司会者 みのもんたさん (70) 脊柱管狭窄症 ㊤

(C)日刊ゲンダイ

 腰痛に襲われたのは61歳。05年の3月末、ある日突然でした。朝起きようとしたら、腰に一瞬ビリッと電気が走った。紹介された民間の治療院などに行ったけど、腰の重だるさが消えない。

 今まで腰痛の経験がないものだから、腹筋が足りないと思ってジムで腹筋を鍛えていじめていたくらい。余計に悪化し、立っているのがますますつらくなってきた。

 最初に受診した2人の医師からは、椎間板ヘルニアと診断された。セカンドオピニオンまでヘルニアなんだから、病名はほぼ確定。「内視鏡手術なら入院も少なくて切り口も小さく済むかな」なんてことを考えていた。 それが翻ったのは、慶応義塾大学病院の当時の院長・村井勝先生のアドバイスでした。

 僕の体調が悪くなったら村井先生に「病気の交通整理」をしてもらえるように女房が道を整えておいてくれましてね。的確な受診科目と医師、検査項目を指導してくれるのです。その村井先生が「ボート部の後輩で、アメリカ帰りで腕の立つ腰痛の専門家がいるから」と紹介してくれたのが、福井康之先生でした。
「これはヘルニアじゃなく、脊柱管狭窄症です」

 福井先生が初めて、ヘルニアと違う病気だと診断されました。椎間板ヘルニアは、椎間板が変形して飛び出し、それが神経に触れて痛むものだそう。

 僕の腰は脊椎が削れてすべり症になっているところを、脊柱管の内側に病変した靱帯や骨のカスがたまり、脊椎管を狭めていた。カスを取り除けば痛みは消えるというのです。「腰痛=ヘルニア」だという思い込みが違っていたんです。
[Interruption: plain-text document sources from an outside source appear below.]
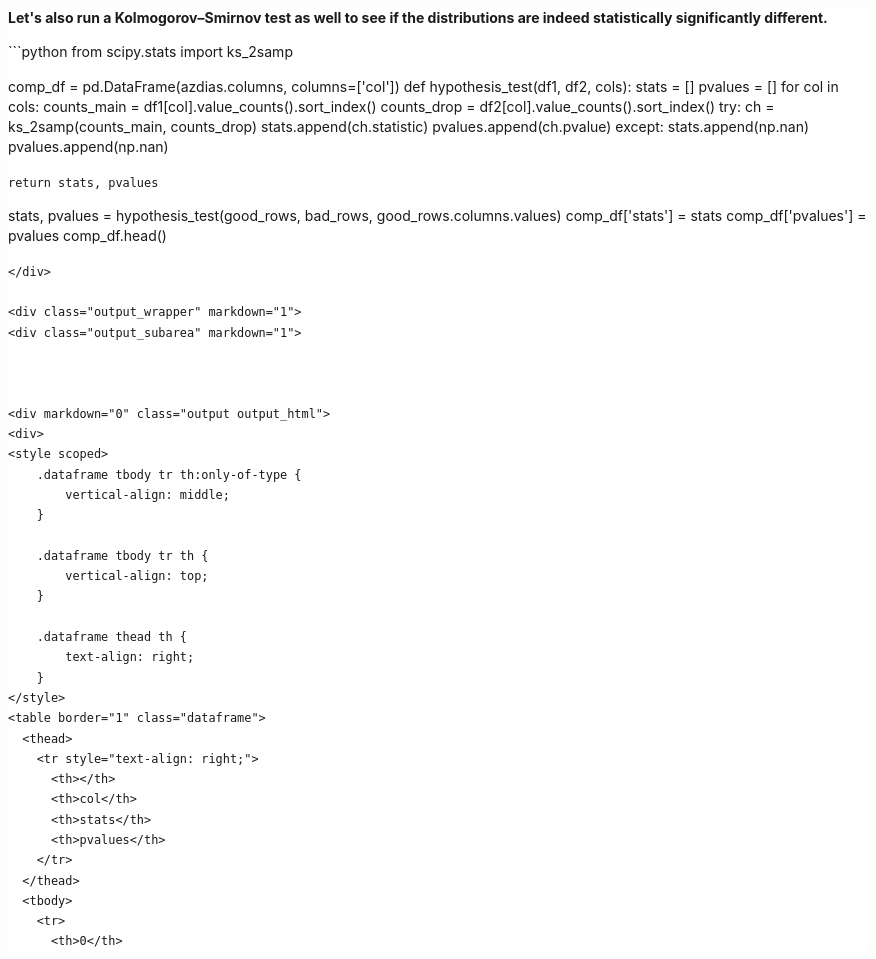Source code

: 

__Let's also run a Kolmogorov–Smirnov test as well to see if the distributions are indeed statistically significantly different.__



<div markdown="1" class="cell code_cell">
<div class="input_area" markdown="1">
```python
from scipy.stats import ks_2samp

comp_df = pd.DataFrame(azdias.columns, columns=['col'])
def hypothesis_test(df1, df2, cols):
    stats = []
    pvalues = []
    for col in cols:
        counts_main = df1[col].value_counts().sort_index()
        counts_drop = df2[col].value_counts().sort_index()
        try:
            ch = ks_2samp(counts_main, counts_drop)
            stats.append(ch.statistic)
            pvalues.append(ch.pvalue)
        except:
            stats.append(np.nan)
            pvalues.append(np.nan)

    return stats, pvalues

stats, pvalues = hypothesis_test(good_rows, bad_rows, good_rows.columns.values)
comp_df['stats'] = stats
comp_df['pvalues'] = pvalues
comp_df.head()

```
</div>

<div class="output_wrapper" markdown="1">
<div class="output_subarea" markdown="1">



<div markdown="0" class="output output_html">
<div>
<style scoped>
    .dataframe tbody tr th:only-of-type {
        vertical-align: middle;
    }

    .dataframe tbody tr th {
        vertical-align: top;
    }

    .dataframe thead th {
        text-align: right;
    }
</style>
<table border="1" class="dataframe">
  <thead>
    <tr style="text-align: right;">
      <th></th>
      <th>col</th>
      <th>stats</th>
      <th>pvalues</th>
    </tr>
  </thead>
  <tbody>
    <tr>
      <th>0</th>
 当時、平日は「朝ズバッ!」「思いッきりテレビ」の生放送、そのほか合計7本のレギュラー出演。翌年ギネスに認定されたほど忙しい時期で、すぐ手術とは体が許さず、8カ月後の11月末になりました。ところが、大晦日にNHK紅白の司会という大役が回ってきて、正月に延期しました。

 手術までは痛みが増すばかり。鎮痛薬が切れると、とたんにひどい痛みに襲われる。僕は3時間睡眠の1日21時間営業だから、鎮痛剤も普通の人の1日分じゃもたなくて、薬の量は増えるし、効きも悪くなる。調子が悪いせいで、酒の量も増えてね。寝るだけでも痛いので、眠りが浅くなって、疲れも増して悪循環。

 僕は、座って司会なんて絶対やりたくない主義。それで、番組のスタッフが心配してアクリル製の透明の椅子を作ってくれました。腰かけていても立っているように見える椅子でね、かなり助けられました。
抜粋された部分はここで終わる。